Thinking with Drafting: Optical Decompression via Logical Reconstruction
This addresses the problem of logical accuracy in visual reasoning for AI systems, offering a generalizable approach, though it appears incremental by building on existing multimodal models.
The paper tackles the precision paradox in multimodal large language models for complex reasoning tasks by proposing optical decompression to reconstruct latent logical structures from visual tokens, and introduces Thinking with Drafting (TwD) to draft mental models into executable code for self-verification, validated on the VisAlg benchmark.
Existing multimodal large language models have achieved high-fidelity visual perception and exploratory visual generation. However, a precision paradox persists in complex reasoning tasks: optical perception systems transcribe symbols without capturing logical topology, while pixel-based generative models produce visual artifacts lacking mathematical exactness. To bridge this gap, we propose that reasoning over visual inputs be reconceptualized as optical decompression-the process of reconstructing latent logical structures from compressed visual tokens. Guided by the axiom that Parsing is Reasoning, we introduce Thinking with Drafting (TwD), which utilizes a minimalist Domain-Specific Language (DSL) as a grounding intermediate representation.

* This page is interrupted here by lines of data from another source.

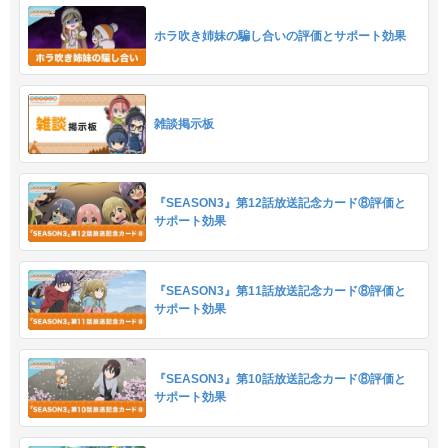
ホラ吹き姉妹の騙し合いの評価とサポート効果
雑談掲示板
『SEASON3』第12話放送記念カード⑧評価と
サポート効果
『SEASON3』第11話放送記念カード⑧評価と
サポート効果
『SEASON3』第10話放送記念カード⑧評価と
サポート効果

Unlike standard approaches that hallucinate answers directly, TwD forces the model to draft its mental model into executable code, rendering deterministic visual proofs for self-verification. To validate this, we present VisAlg, a visual algebra benchmark. Experiments demonstrate that TwD serve as a superior cognitive scaffold. Our work establishes a closed-loop system where visual generation acts not as a creative output but as a logical verifier, offering a generalizable path for visual reasoning.